**What you have to do:** Go through the data and copy each line where the word "wrist" shows up.

**Keypoint coordinate data:**
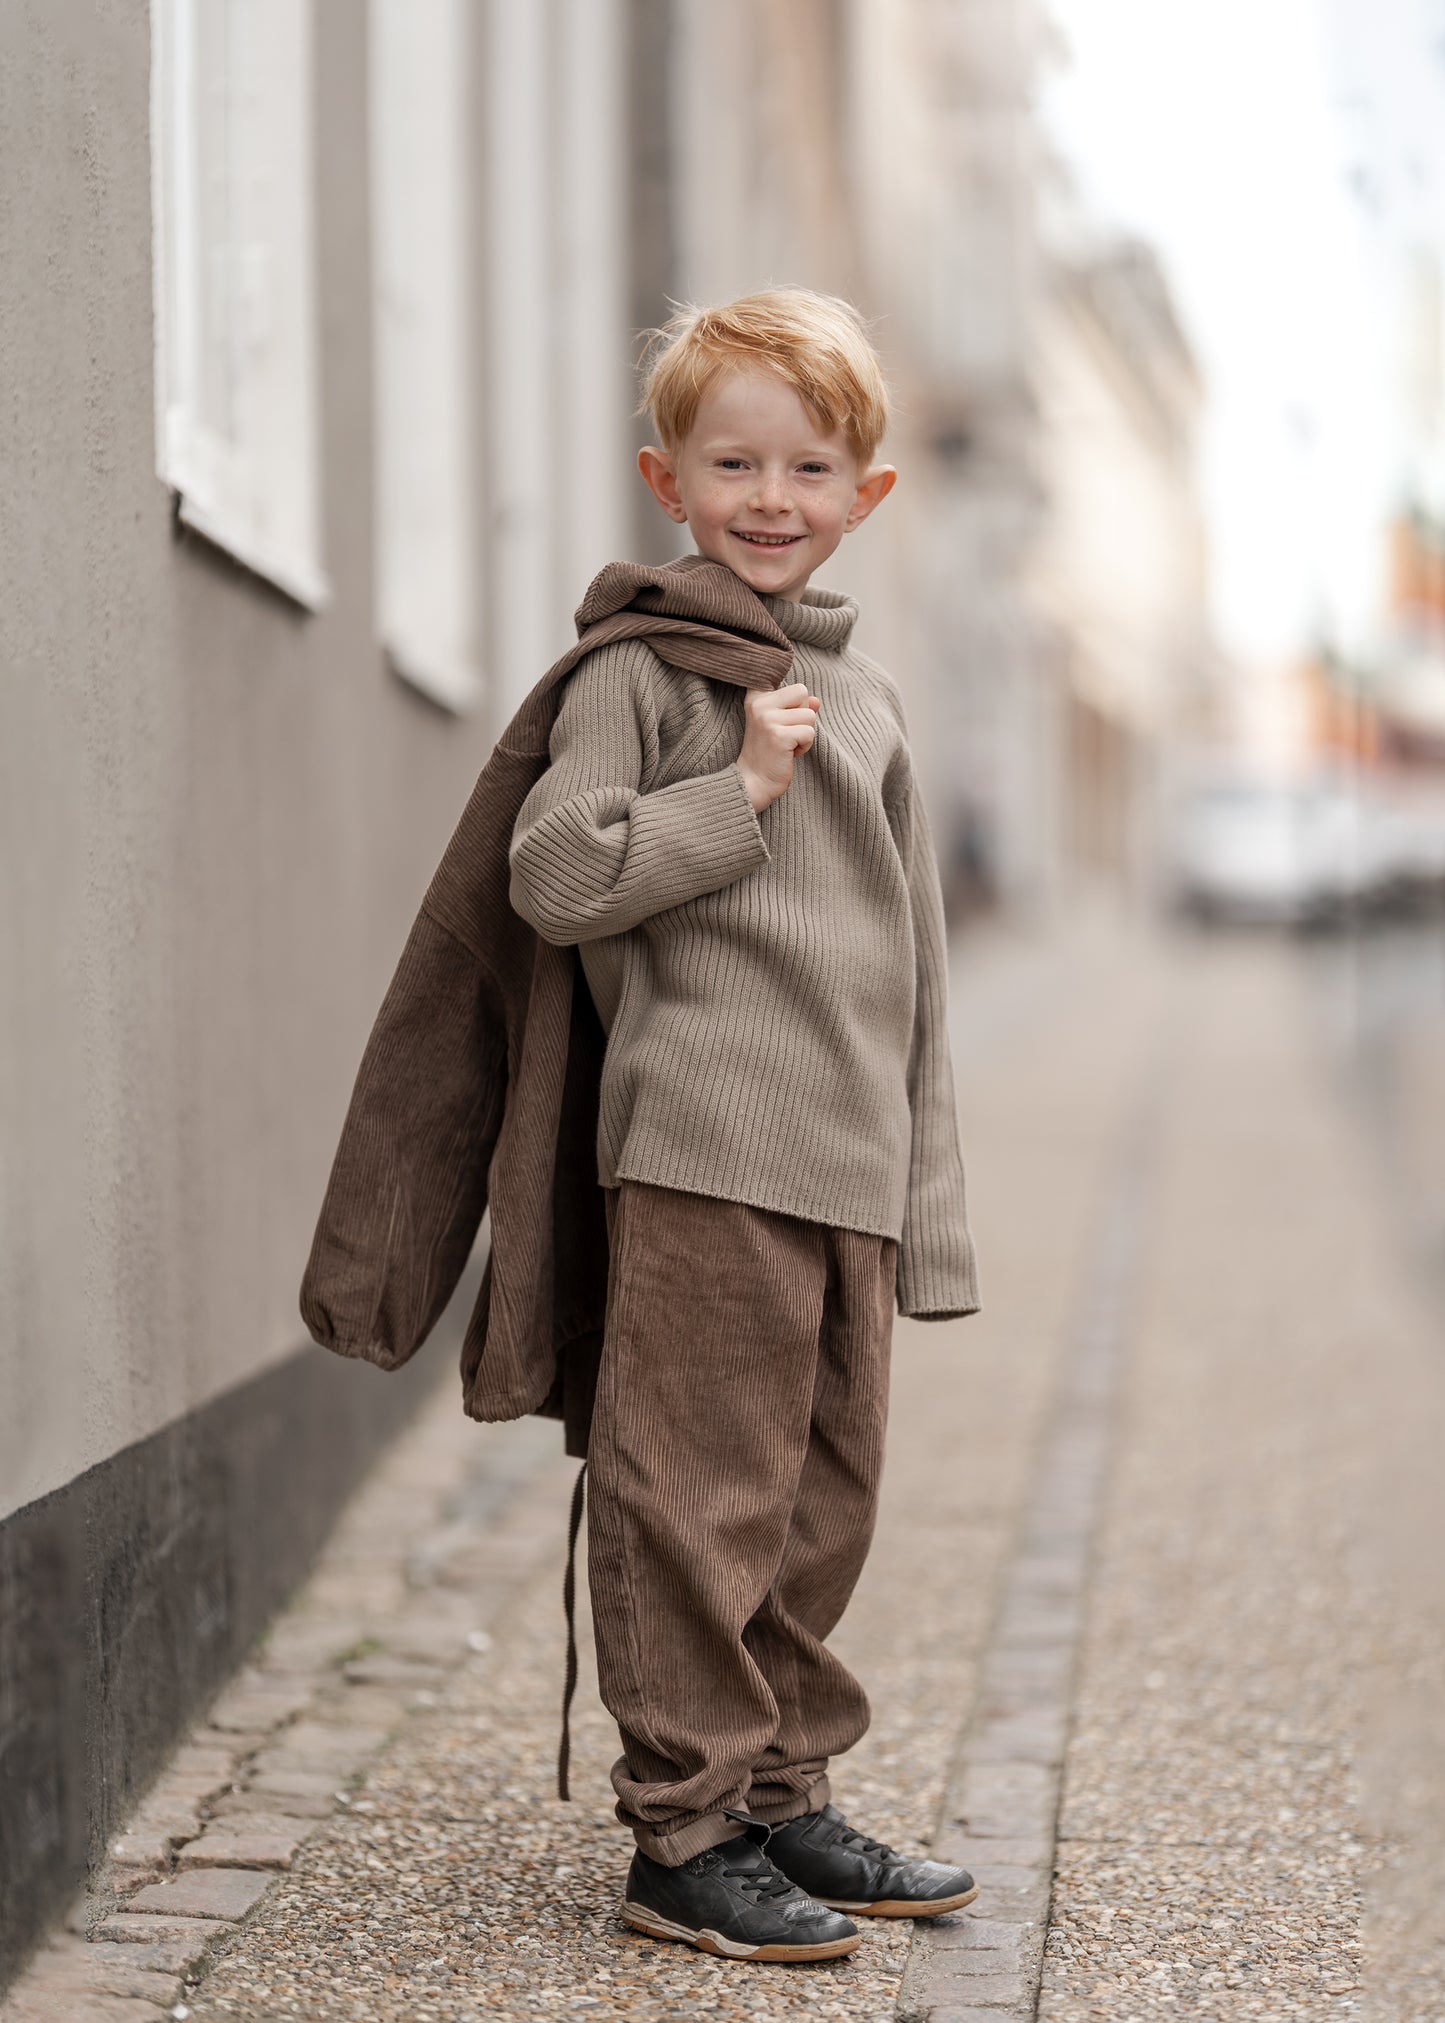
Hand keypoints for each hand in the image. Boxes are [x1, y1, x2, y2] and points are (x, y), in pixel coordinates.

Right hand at [735, 682, 820, 812]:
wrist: (754, 781)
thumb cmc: (769, 752)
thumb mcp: (780, 724)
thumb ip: (797, 708)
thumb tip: (817, 701)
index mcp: (757, 697)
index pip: (790, 683)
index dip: (796, 699)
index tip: (784, 711)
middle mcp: (759, 704)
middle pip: (802, 692)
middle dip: (803, 715)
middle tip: (787, 733)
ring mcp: (768, 718)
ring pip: (809, 715)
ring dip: (804, 734)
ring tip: (787, 745)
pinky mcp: (779, 735)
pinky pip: (809, 732)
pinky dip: (805, 746)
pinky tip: (790, 753)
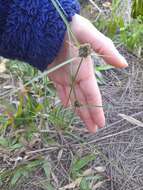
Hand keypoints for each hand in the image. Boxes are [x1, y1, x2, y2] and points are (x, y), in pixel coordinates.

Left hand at [48, 14, 127, 132]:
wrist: (50, 28)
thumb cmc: (71, 30)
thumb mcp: (91, 38)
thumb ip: (107, 51)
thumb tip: (123, 65)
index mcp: (86, 71)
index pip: (93, 94)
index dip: (97, 109)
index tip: (101, 123)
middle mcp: (77, 76)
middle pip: (84, 100)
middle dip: (88, 115)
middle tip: (93, 130)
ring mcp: (65, 76)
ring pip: (73, 97)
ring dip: (78, 110)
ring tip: (83, 123)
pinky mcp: (54, 74)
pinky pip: (60, 90)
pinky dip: (64, 98)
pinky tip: (67, 106)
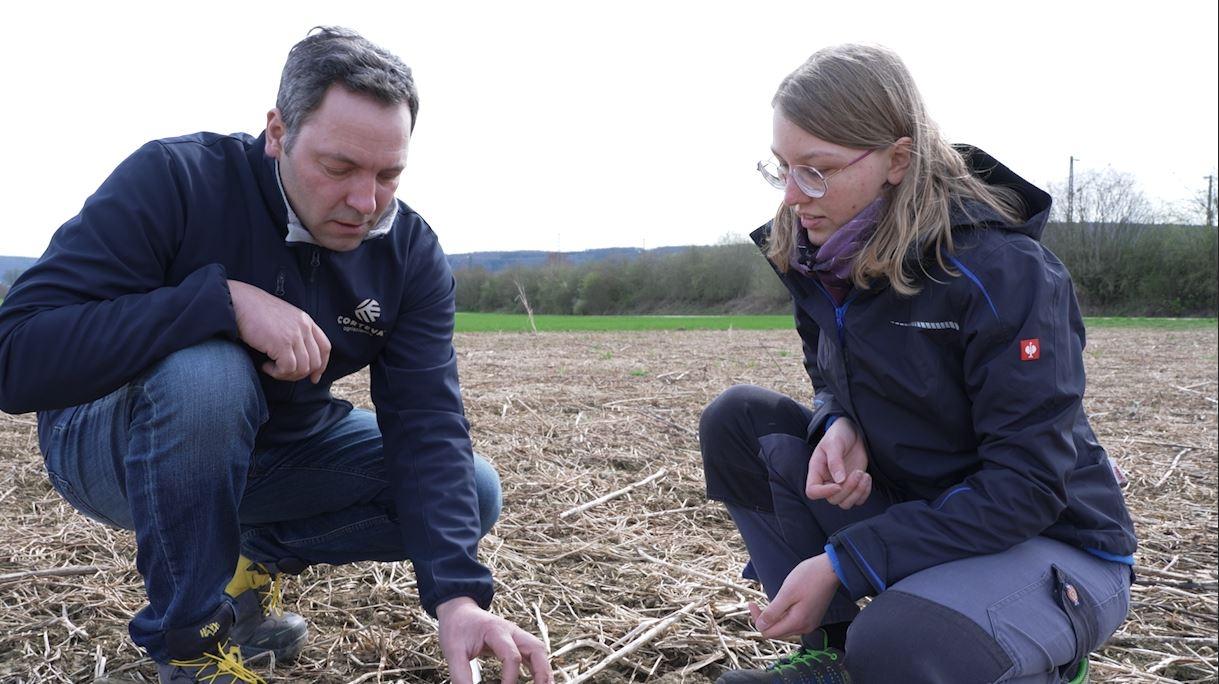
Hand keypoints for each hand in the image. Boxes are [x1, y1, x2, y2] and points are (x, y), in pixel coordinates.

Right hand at [227, 280, 330, 382]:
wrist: (239, 302)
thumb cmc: (255, 312)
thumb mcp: (283, 318)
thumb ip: (294, 332)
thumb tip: (298, 357)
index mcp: (306, 321)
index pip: (325, 347)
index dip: (321, 365)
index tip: (314, 377)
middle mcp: (304, 328)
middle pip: (315, 362)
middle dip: (300, 374)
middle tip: (283, 373)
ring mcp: (294, 335)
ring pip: (302, 368)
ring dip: (286, 374)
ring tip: (272, 368)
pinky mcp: (282, 343)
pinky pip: (288, 368)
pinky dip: (277, 372)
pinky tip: (265, 366)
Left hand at [436, 597, 552, 683]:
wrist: (458, 611)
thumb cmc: (456, 629)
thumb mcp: (453, 652)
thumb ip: (461, 675)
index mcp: (496, 631)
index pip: (512, 656)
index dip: (509, 679)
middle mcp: (512, 631)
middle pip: (536, 649)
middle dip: (542, 672)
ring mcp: (517, 636)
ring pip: (539, 651)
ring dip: (545, 670)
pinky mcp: (516, 642)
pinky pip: (533, 655)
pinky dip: (539, 668)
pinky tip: (539, 682)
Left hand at [749, 554, 839, 639]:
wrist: (831, 569)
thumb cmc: (809, 577)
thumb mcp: (786, 593)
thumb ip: (773, 612)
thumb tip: (760, 626)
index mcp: (797, 622)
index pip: (769, 633)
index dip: (757, 620)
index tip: (752, 604)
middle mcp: (804, 628)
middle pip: (776, 633)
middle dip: (764, 620)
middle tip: (756, 603)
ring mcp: (810, 623)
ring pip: (784, 628)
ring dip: (773, 619)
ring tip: (769, 602)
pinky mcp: (812, 617)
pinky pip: (793, 622)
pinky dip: (783, 616)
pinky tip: (781, 604)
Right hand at [806, 417, 871, 508]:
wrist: (853, 432)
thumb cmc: (839, 434)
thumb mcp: (834, 443)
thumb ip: (835, 461)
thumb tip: (839, 481)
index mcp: (816, 471)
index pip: (812, 491)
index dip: (824, 492)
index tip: (838, 484)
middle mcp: (826, 481)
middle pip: (833, 499)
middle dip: (848, 489)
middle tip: (858, 472)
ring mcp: (841, 485)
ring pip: (845, 503)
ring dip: (857, 492)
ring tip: (864, 475)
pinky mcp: (854, 486)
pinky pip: (858, 500)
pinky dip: (865, 493)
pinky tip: (867, 478)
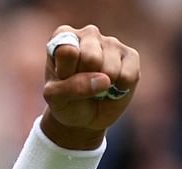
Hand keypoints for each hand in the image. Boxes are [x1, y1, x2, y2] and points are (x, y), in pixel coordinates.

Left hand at [41, 25, 139, 148]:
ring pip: (110, 69)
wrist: (84, 116)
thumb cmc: (65, 100)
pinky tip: (112, 87)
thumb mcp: (55, 98)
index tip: (61, 78)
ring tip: (94, 87)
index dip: (65, 72)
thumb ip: (70, 86)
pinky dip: (118, 90)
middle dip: (84, 79)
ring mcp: (111, 42)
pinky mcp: (131, 55)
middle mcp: (89, 33)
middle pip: (91, 58)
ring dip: (101, 87)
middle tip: (80, 84)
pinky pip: (128, 76)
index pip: (67, 50)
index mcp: (63, 36)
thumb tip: (105, 80)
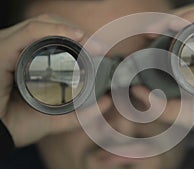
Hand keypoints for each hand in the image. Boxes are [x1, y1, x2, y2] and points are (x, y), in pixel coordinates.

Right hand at [0, 14, 109, 146]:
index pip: (54, 38)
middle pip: (50, 28)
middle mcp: (18, 50)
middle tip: (100, 47)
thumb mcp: (55, 118)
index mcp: (28, 60)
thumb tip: (106, 102)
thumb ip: (80, 114)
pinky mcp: (3, 51)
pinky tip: (75, 36)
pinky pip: (28, 32)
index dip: (79, 40)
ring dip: (70, 30)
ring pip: (42, 25)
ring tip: (92, 44)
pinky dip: (53, 30)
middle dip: (78, 33)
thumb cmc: (18, 125)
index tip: (101, 50)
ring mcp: (10, 47)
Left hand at [132, 3, 193, 143]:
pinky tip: (182, 28)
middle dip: (169, 18)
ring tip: (162, 27)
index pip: (186, 28)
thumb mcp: (186, 113)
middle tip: (150, 30)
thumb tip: (136, 91)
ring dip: (182, 16)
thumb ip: (162, 106)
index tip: (146, 35)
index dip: (165, 27)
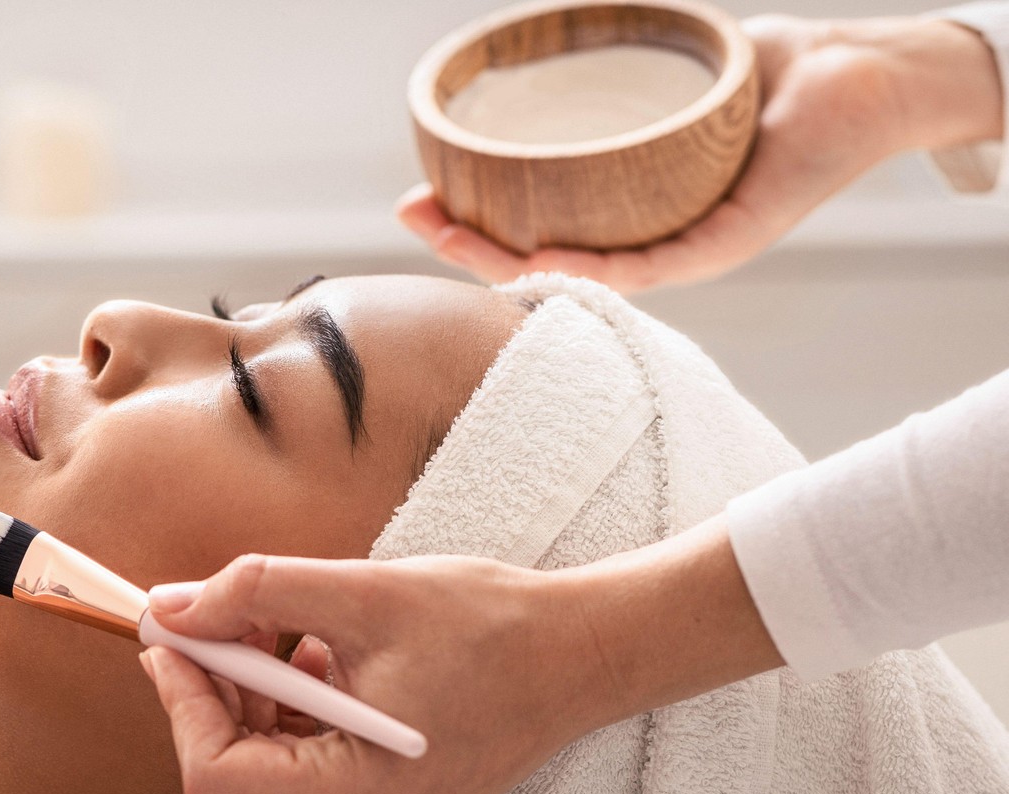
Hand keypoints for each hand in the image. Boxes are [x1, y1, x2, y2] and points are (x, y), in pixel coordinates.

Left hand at [140, 520, 780, 793]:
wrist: (580, 653)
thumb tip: (169, 607)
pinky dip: (292, 706)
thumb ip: (255, 595)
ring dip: (254, 690)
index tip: (171, 634)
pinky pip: (304, 764)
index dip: (182, 701)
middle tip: (216, 611)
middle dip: (216, 686)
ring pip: (266, 764)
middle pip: (236, 771)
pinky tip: (317, 652)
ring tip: (283, 623)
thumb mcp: (362, 593)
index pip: (216, 777)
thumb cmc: (490, 625)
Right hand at [398, 15, 1005, 291]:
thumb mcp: (666, 67)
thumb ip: (609, 69)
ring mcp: (684, 244)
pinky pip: (646, 266)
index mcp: (629, 206)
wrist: (862, 73)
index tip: (414, 199)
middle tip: (411, 218)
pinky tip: (543, 257)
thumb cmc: (772, 70)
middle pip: (539, 253)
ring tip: (451, 237)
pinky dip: (588, 267)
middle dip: (466, 242)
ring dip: (506, 258)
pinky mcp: (725, 241)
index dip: (470, 220)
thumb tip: (532, 43)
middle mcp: (650, 235)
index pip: (534, 225)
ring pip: (578, 269)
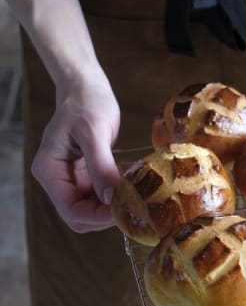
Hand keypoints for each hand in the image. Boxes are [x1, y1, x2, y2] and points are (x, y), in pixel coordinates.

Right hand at [31, 73, 120, 231]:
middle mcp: (58, 179)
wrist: (87, 89)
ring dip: (113, 207)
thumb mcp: (94, 132)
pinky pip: (101, 196)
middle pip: (81, 216)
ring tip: (135, 193)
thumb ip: (100, 165)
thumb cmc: (86, 104)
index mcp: (50, 171)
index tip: (124, 210)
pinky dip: (117, 195)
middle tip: (134, 205)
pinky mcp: (87, 175)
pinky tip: (131, 183)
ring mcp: (72, 179)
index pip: (71, 210)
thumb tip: (110, 196)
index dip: (97, 217)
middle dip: (106, 216)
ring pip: (92, 210)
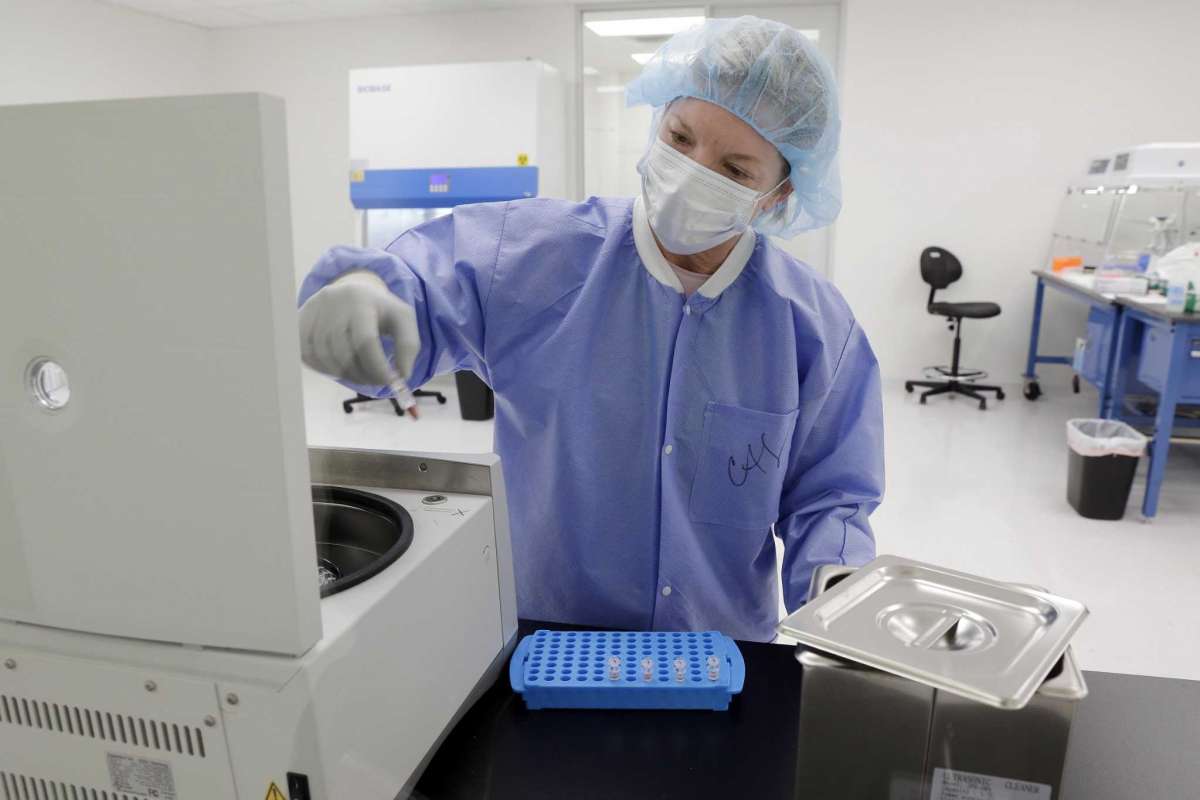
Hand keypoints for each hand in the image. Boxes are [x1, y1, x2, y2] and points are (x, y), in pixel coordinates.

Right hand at [298, 271, 419, 386]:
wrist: (350, 292)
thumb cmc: (380, 310)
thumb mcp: (402, 319)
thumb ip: (408, 346)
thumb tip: (402, 376)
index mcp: (360, 300)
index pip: (365, 341)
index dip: (377, 367)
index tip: (389, 381)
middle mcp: (332, 304)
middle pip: (343, 353)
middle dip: (363, 375)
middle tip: (376, 382)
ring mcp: (312, 314)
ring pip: (325, 358)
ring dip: (346, 375)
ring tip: (362, 375)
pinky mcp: (299, 324)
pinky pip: (308, 357)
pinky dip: (326, 369)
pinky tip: (343, 367)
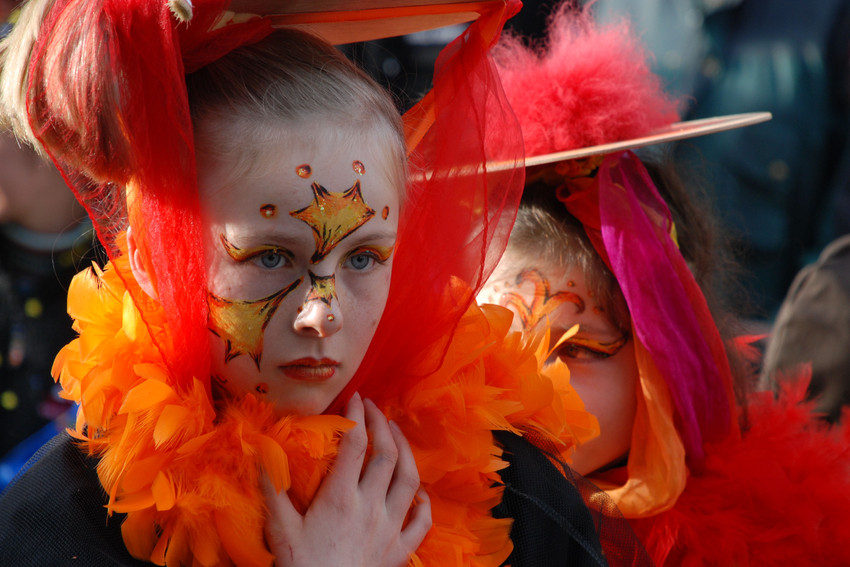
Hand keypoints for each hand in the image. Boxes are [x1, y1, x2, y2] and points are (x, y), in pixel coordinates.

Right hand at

**Solution to the problem:**
wrist: (754, 781)
wrist: (50, 28)
wrist: (239, 302)
wrist: (458, 611)
wrist: (831, 569)
wrist: (853, 432)
wrist: (84, 116)
wrist: (580, 653)
wrist: (862, 73)
wrist: (87, 89)
wrist: (350, 292)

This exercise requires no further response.